Они были оборотнями — их самоощущение строилось на понятии, что они были храбрее, чем кто-либо еще, с позицией «пошло оно все на хрен» и силой воплотить эту позицию действиями. Если бы они проголосовали за отмену Луперкалии, они бы получили еще один психический удар. Не просто два противоборства, а три, последнее явно проигранное. Гейб не хотел, чтобы они думали, что легко сдались, поддавшись страху. Путем принятия решения, будучи диктатором, он возложил вес этого решения на себя и себя одного.
Для них это было трусостью.
В действительности, это была величайшая храбрость. Он принес себя в жертву ради блага Стаи, ради их безопасности и долговечности. Но он сделал это за немалую цену.
Он взглянул на Берну, и она свистнула, тотчас же успокоив толпу. Мне действительно было необходимо научиться это делать.
— Я Апекс этой Стаи, — произнес он, — Если кто-то из вас хочет оспорить мою позицию, вы знаете, где я буду. До того времени решение в силе. — С этими словами он повернулся и пошел вперед, толпа расступалась, чтобы пропустить его. Он подошел к двери, и только его быстрый взгляд был признаком того, что он нас видел. Если остальная часть его семьи была там, то сейчас они за ним не последовали. Возможно, это было частью его грандиозного плана — позволить Стае выпустить пар и оградить их от спора.
— Трудно быть Мастером какого-либо дома? — тихо пробормотала я Этану.
— Безусловно, Страж. Каждый быстро познает смысл жертвы. — Он поглядел на толпу, все еще не уверенную, должна ли она восстать или же отступить и позволить сражению сойти на нет. — И ее цену.
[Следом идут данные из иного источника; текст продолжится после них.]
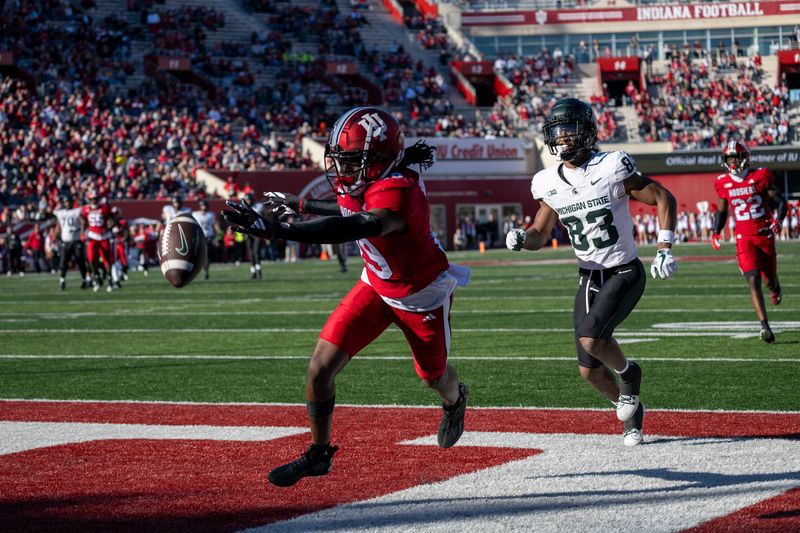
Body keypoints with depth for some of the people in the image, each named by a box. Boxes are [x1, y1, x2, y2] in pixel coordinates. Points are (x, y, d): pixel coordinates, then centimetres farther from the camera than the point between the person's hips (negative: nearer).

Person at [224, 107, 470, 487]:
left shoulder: (398, 194, -42)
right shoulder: (362, 183, -17)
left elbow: (351, 228, -60)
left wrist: (275, 230, -69)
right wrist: (299, 205, 14)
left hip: (422, 295, -6)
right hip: (376, 285, 6)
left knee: (434, 376, 22)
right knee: (321, 367, -7)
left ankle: (455, 401, 61)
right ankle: (318, 455, 12)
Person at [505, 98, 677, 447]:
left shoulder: (611, 169, -15)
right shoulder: (550, 183, 0)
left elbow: (663, 198, -8)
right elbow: (540, 234, 11)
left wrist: (664, 250, -15)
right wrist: (522, 238, -13)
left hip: (625, 274, -5)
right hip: (589, 279, 5)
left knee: (591, 338, -27)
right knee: (589, 371, 4)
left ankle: (627, 372, 5)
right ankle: (630, 409, 32)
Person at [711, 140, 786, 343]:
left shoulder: (760, 177, -7)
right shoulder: (723, 183, 1)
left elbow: (780, 202, -3)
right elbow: (722, 211, 16)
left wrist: (778, 220, -21)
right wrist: (715, 232, 3)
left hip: (765, 234, 0)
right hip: (744, 238, 0)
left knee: (769, 278, 11)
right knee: (753, 280, -15)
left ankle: (774, 287, 53)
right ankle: (765, 326, -19)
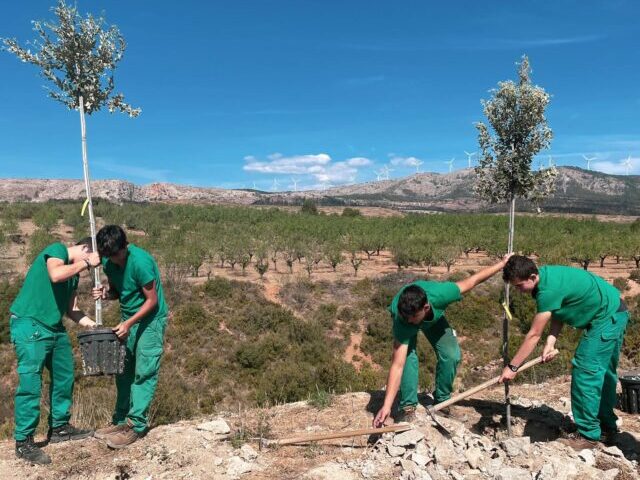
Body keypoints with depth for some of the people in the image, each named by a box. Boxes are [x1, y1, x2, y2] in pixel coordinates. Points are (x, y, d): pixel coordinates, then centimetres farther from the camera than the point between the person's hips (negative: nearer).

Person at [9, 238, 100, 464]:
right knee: (30, 382, -7)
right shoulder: (57, 249, -6)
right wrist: (86, 262, -16)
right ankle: (23, 442, 1)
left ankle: (59, 427, 26)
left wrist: (93, 325, 4)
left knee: (64, 377, 13)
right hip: (29, 324, -9)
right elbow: (56, 275, -27)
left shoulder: (73, 273, 18)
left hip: (55, 328, 9)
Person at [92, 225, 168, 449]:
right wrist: (105, 293, -13)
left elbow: (152, 300, -20)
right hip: (128, 320, 7)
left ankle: (136, 425, 0)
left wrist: (129, 323, -24)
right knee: (124, 370, 10)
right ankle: (120, 420, 20)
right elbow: (117, 290, 10)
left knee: (143, 374, -5)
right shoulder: (108, 261, -4)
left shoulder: (141, 261, -27)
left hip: (150, 319, -7)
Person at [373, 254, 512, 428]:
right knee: (407, 356, -26)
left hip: (434, 317, 2)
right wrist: (387, 406, -49)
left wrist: (503, 263, -16)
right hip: (403, 324, -2)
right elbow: (397, 364, -46)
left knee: (451, 355, -12)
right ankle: (408, 407, -8)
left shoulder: (439, 294, -44)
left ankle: (441, 401, 10)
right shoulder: (401, 319, -45)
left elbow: (472, 280, -27)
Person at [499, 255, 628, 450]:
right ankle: (607, 426, 30)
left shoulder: (549, 289, -31)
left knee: (585, 371, -10)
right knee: (603, 373, 17)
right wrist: (550, 343, -13)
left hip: (607, 317, -10)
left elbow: (534, 335, -26)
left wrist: (512, 367, -20)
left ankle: (588, 435, -1)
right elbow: (558, 313, 1)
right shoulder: (545, 274, -3)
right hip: (614, 314, 10)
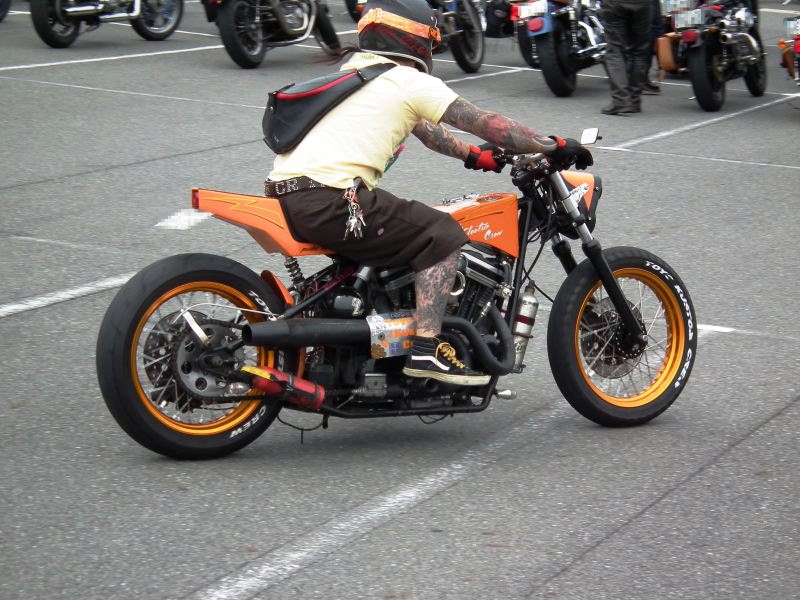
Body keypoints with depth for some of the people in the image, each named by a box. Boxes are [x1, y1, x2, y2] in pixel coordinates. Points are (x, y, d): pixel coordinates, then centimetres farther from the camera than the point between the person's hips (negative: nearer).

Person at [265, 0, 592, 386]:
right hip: (328, 200, -9)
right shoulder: (410, 81, -2)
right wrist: (553, 146, 6)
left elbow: (423, 128, 35)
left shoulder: (356, 69, 24)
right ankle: (425, 348, -11)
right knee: (443, 235, -3)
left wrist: (472, 156, 38)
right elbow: (484, 124, -1)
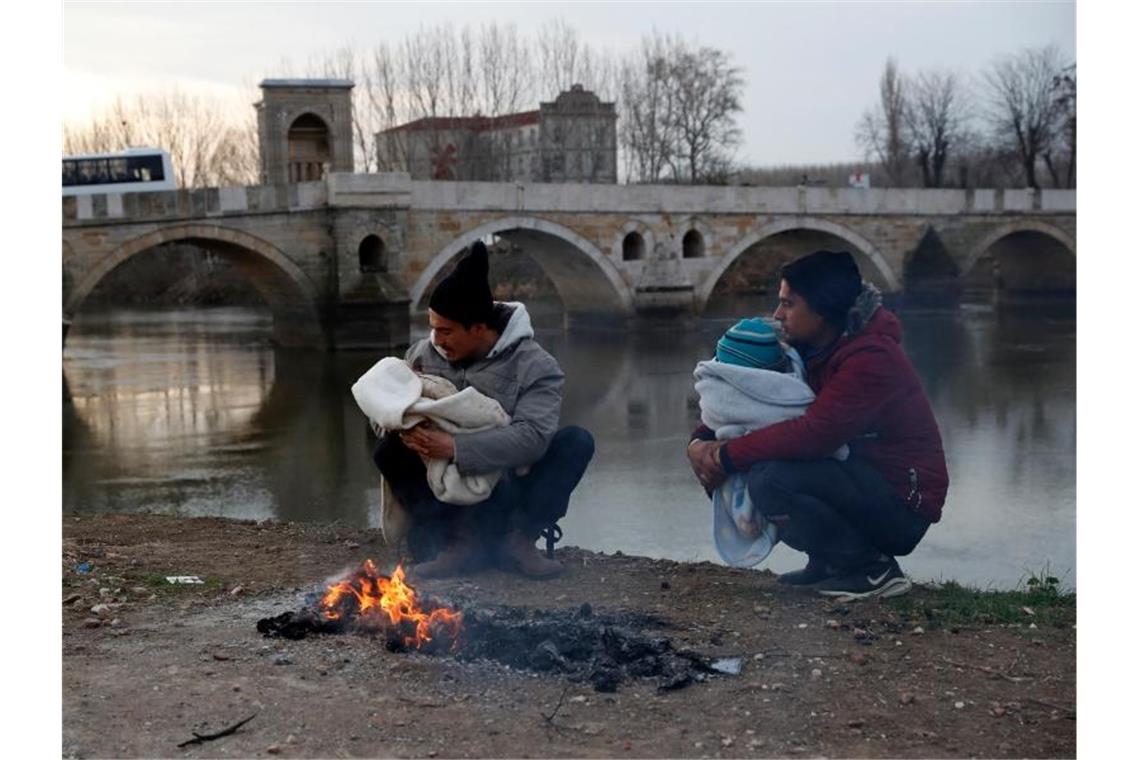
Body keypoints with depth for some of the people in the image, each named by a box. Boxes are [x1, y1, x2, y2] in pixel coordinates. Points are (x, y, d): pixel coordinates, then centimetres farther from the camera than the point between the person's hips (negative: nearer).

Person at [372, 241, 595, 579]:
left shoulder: (536, 367, -13)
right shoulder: (422, 354, 0)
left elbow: (532, 437, -26)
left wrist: (456, 447, -35)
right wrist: (405, 430, -23)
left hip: (509, 500, -2)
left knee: (577, 441, -24)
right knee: (389, 450, -23)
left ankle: (519, 539, -16)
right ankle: (457, 542, -24)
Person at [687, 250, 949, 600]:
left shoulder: (872, 358, -22)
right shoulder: (811, 350, 5)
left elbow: (814, 433, -31)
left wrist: (727, 456, -24)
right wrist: (702, 441, -10)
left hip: (902, 503, -9)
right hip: (860, 481, 9)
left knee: (770, 479, -28)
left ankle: (870, 569, -10)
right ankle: (827, 562, 10)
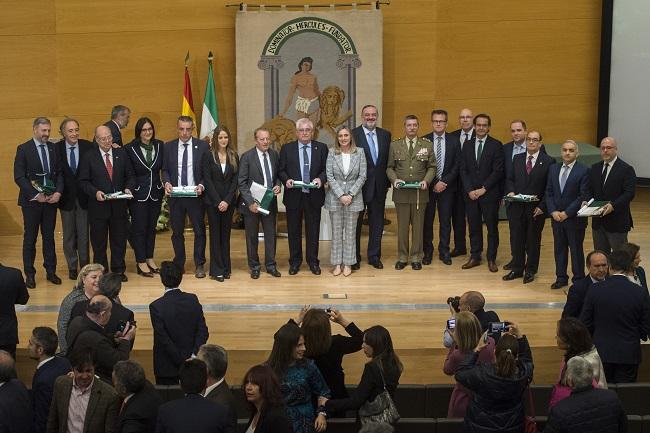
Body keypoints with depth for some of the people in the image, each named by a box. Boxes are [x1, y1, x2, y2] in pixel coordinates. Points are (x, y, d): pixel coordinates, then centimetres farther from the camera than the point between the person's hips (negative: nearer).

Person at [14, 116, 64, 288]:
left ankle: (51, 271, 17)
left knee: (49, 236, 10)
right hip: (32, 200, -3)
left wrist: (58, 192, -8)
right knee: (30, 238, 4)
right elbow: (19, 176, -9)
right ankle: (29, 274, 11)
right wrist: (35, 195, -15)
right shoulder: (23, 149, -5)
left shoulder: (54, 148, 6)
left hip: (51, 199, 3)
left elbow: (59, 173, 8)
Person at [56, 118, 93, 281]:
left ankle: (85, 266, 17)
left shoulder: (88, 147, -6)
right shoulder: (56, 149, -6)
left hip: (83, 197, 0)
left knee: (83, 234, 7)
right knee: (69, 235, 11)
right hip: (66, 198, 0)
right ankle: (72, 267, 21)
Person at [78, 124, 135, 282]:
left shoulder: (122, 155, 6)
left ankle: (119, 270, 22)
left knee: (119, 240, 9)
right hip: (98, 206, -2)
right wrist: (95, 192, -18)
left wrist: (128, 188, -9)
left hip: (119, 205, 2)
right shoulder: (89, 157, -2)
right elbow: (83, 181, -3)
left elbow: (130, 176, 10)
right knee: (99, 242, 7)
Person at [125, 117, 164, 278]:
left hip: (155, 193, 4)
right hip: (138, 194, -4)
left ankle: (149, 258, 24)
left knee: (152, 227, 13)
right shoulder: (130, 149, -8)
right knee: (139, 227, 1)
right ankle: (141, 263, 8)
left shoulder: (160, 146, 3)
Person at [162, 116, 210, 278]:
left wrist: (202, 185, -15)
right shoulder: (169, 147, 6)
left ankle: (199, 265, 11)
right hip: (175, 196, 2)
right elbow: (165, 169, 10)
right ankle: (178, 264, 21)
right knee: (177, 232, 10)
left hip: (195, 194, -2)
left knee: (199, 231, 2)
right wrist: (167, 182, -9)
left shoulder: (203, 146, 0)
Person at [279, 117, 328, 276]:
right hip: (294, 196, 0)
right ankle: (295, 261, 20)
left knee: (313, 230, 7)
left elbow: (327, 169, 3)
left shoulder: (322, 148, 3)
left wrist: (321, 179, -17)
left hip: (314, 196, 0)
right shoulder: (287, 149, 4)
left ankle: (313, 261, 18)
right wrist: (286, 180, -15)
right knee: (294, 230, 8)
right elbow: (281, 170, 5)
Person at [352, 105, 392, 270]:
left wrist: (387, 182, 4)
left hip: (379, 186, 4)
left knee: (377, 223, 10)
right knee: (356, 223, 6)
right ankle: (354, 257, 16)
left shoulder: (385, 135, 7)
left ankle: (374, 256, 21)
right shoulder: (353, 135, -7)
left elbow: (388, 160, 9)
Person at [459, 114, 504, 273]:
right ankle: (475, 257, 16)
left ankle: (491, 259, 11)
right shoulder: (467, 145, 8)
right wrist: (469, 190, -6)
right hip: (471, 193, 3)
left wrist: (483, 189, -13)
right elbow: (463, 170, 6)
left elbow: (498, 171, -9)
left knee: (492, 227, 3)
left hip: (490, 194, -3)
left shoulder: (496, 145, -3)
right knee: (474, 226, 8)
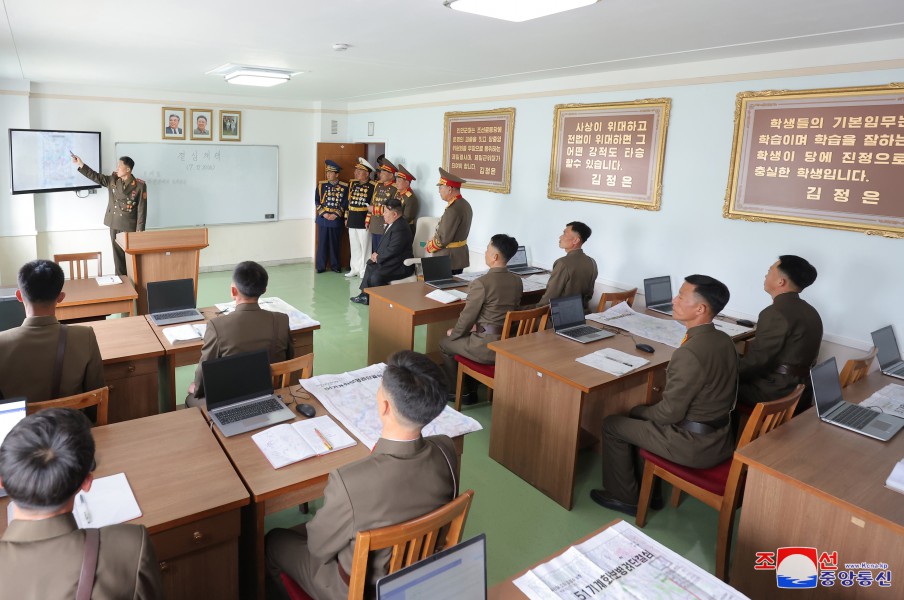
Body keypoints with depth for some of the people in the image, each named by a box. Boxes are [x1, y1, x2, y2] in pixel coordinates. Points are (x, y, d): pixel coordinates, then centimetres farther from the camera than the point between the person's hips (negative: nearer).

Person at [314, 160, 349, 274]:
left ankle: (335, 265, 17)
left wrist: (336, 214, -10)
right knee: (322, 243, 4)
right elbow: (316, 201, 3)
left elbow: (345, 203, -2)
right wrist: (324, 213, -9)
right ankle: (320, 266, 11)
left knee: (335, 243, 6)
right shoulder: (321, 185, 4)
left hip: (336, 220, -1)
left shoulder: (344, 187, 0)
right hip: (323, 218, 1)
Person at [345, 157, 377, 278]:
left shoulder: (373, 186, -8)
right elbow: (349, 201, 15)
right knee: (354, 246, 13)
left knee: (364, 246, 2)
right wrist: (347, 217, 12)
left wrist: (369, 220, -15)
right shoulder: (352, 183, 10)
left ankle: (364, 270, 11)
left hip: (363, 221, -6)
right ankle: (355, 268, 23)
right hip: (352, 220, 6)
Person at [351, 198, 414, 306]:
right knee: (370, 265, 24)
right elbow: (384, 245, 21)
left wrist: (378, 258, -12)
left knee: (376, 277, -26)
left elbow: (392, 250, -27)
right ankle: (365, 295, 26)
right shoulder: (392, 224, 11)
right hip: (392, 261, 12)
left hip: (401, 265, -12)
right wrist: (377, 254, 3)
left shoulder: (400, 228, -24)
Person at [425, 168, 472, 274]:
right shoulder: (465, 204, 8)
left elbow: (443, 238, -22)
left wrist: (429, 247, -5)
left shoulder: (453, 210, -22)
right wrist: (432, 242, 7)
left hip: (448, 258, -10)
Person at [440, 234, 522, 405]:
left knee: (445, 344, 19)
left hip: (487, 347, -7)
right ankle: (471, 390, 36)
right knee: (470, 336, 33)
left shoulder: (481, 283, -20)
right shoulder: (517, 281, 2)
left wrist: (454, 333, 8)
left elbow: (467, 317, -12)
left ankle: (461, 393, 28)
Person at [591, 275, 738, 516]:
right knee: (640, 414, 25)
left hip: (694, 443, -8)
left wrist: (641, 411, 0)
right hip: (719, 434, 8)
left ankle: (624, 497, 21)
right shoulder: (724, 340, 0)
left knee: (612, 424, 6)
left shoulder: (690, 353, -29)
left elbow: (670, 412, -22)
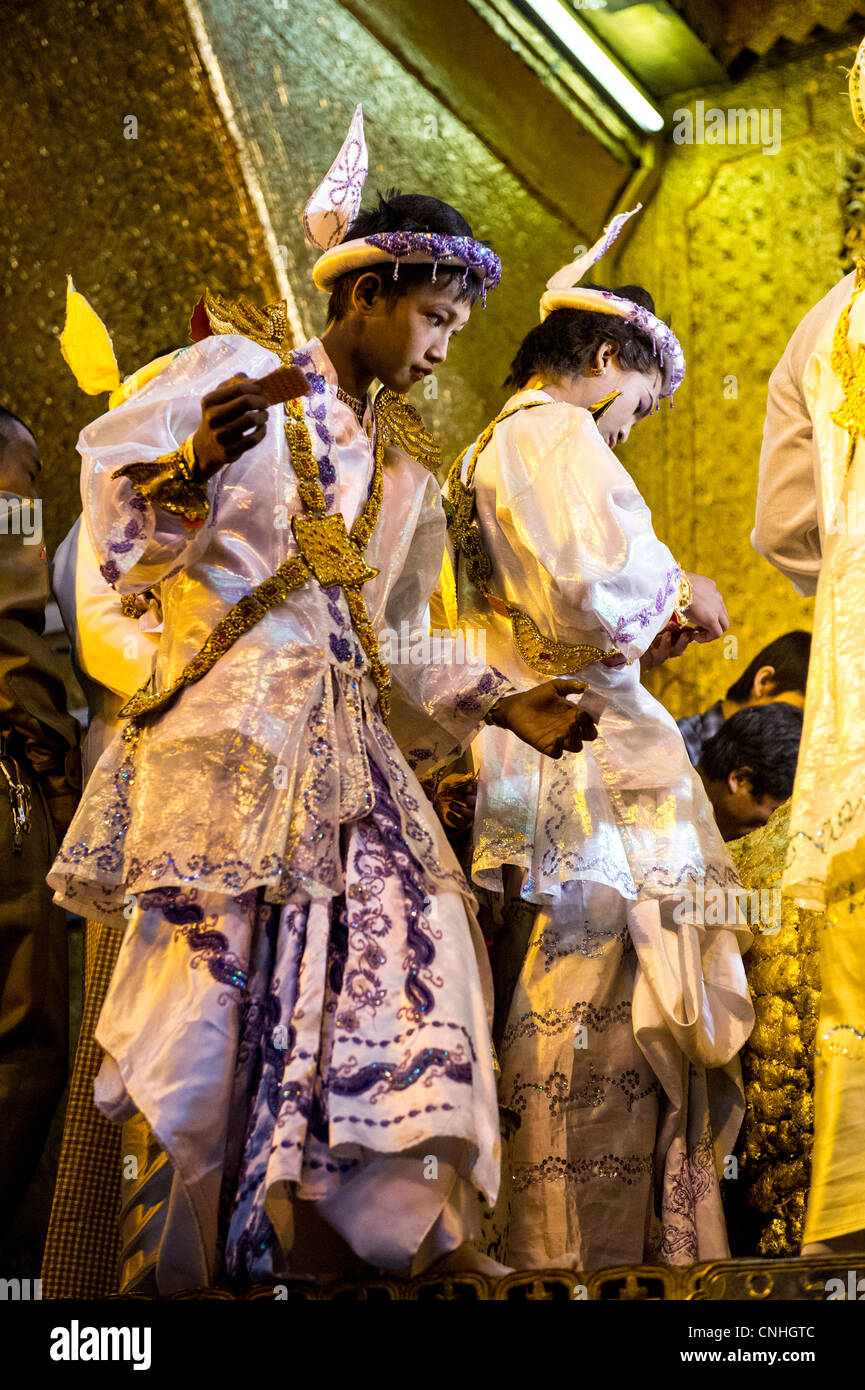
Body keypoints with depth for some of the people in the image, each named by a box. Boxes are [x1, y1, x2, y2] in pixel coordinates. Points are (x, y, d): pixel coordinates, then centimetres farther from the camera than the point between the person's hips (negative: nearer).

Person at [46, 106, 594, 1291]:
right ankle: (171, 1281, -1)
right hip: (229, 729, -6)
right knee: (210, 1003, -11)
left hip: (345, 750, 6)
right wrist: (194, 467, -22)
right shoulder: (234, 373, 4)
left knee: (401, 998, -7)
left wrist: (502, 705, 11)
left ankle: (324, 1252, 0)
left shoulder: (403, 462, 22)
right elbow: (126, 539, -3)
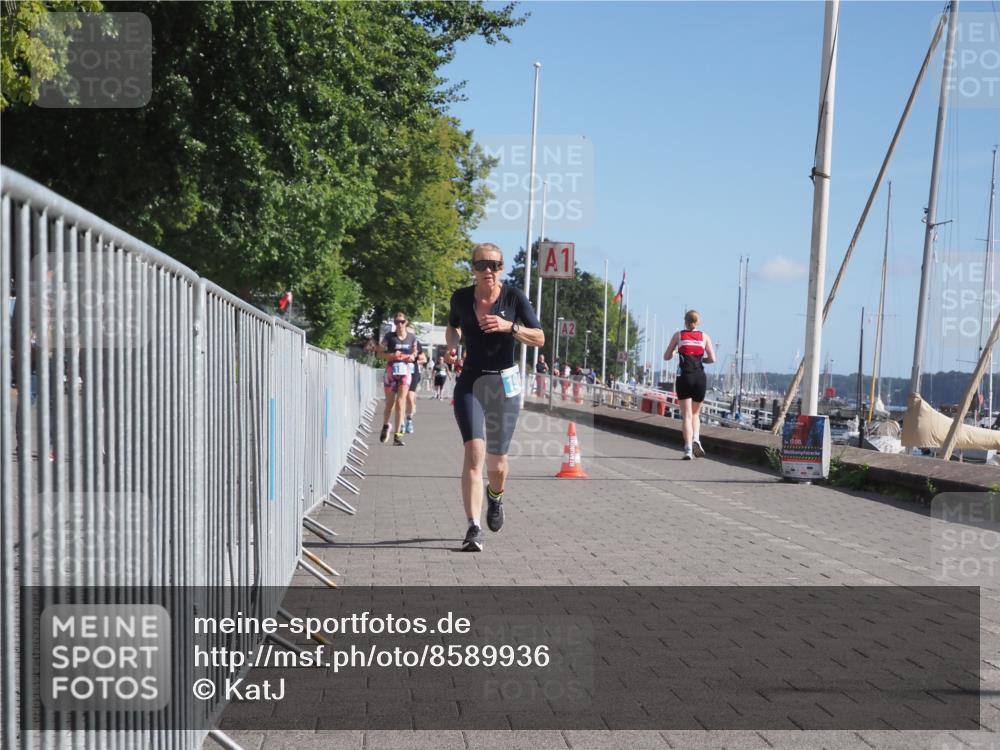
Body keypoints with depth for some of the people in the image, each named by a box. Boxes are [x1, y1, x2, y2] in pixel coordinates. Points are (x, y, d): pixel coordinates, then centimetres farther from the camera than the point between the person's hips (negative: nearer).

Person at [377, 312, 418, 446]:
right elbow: (380, 353, 0)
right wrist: (392, 355, -16)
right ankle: (386, 425, 38)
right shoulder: (389, 336, -3)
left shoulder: (412, 338, 4)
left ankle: (397, 436, -8)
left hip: (405, 371, 1)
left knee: (401, 402, -9)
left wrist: (412, 356, -2)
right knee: (390, 403, 8)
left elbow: (415, 351, 20)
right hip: (391, 371, -1)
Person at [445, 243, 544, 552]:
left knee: (496, 461, 9)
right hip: (470, 381, 0)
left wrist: (509, 327, -21)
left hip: (504, 383, 0)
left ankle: (495, 496, 45)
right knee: (474, 452, -18)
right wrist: (452, 345, 0)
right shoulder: (461, 297, 0)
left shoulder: (514, 296, -6)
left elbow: (540, 338, -6)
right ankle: (473, 529, -20)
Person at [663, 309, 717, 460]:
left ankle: (688, 449, -12)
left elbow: (666, 357, 8)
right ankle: (696, 439, -8)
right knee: (696, 413, 17)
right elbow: (712, 359, 1)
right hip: (700, 377, 1)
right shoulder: (704, 336, 7)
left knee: (686, 415, 0)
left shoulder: (678, 335, 5)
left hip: (684, 377, -1)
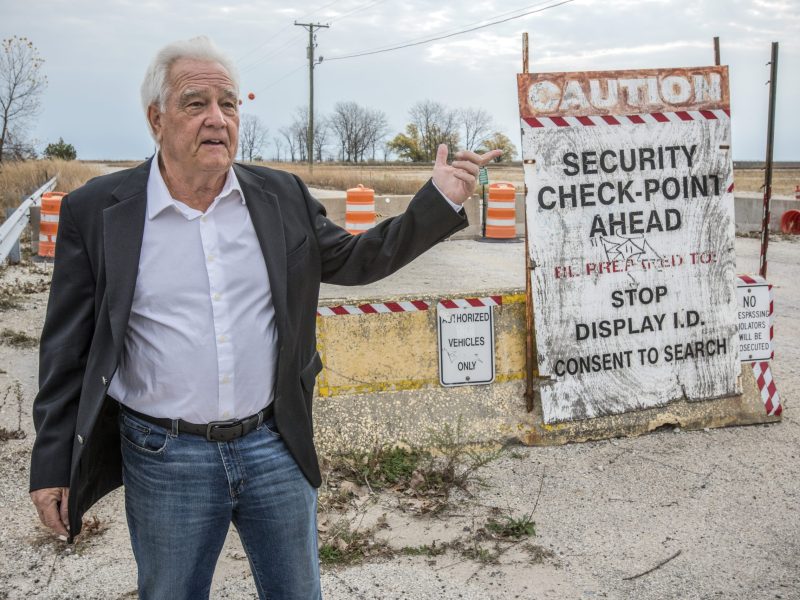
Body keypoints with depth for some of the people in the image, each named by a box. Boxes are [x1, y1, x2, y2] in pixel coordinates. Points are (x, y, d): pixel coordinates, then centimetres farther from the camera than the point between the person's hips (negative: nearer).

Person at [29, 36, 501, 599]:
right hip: (165, 460, -2)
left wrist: (440, 200, 0)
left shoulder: (283, 196, 2)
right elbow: (68, 350, -1)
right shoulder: (95, 210, -5)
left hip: (276, 447, 2)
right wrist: (52, 467, 0)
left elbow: (356, 259, 11)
После ухода Габриэля мы посмотрели друг на друга, не совсем уверенные, куда идти. Должны ли мы пойти за Габриэлем или остаться здесь и продолжать смотреть?
— Мы все знаем, что это чушь собачья, — сказал один из оборотней — свирепый, мясистый мужчина с длинными, заплетенными волосами, которые с возрастом начали серебриться. Он был одет в куртку САЦ, с надписью «СМЕРТОНОСНЫЙ» спереди, а его глаза выглядели воспаленными и изможденными.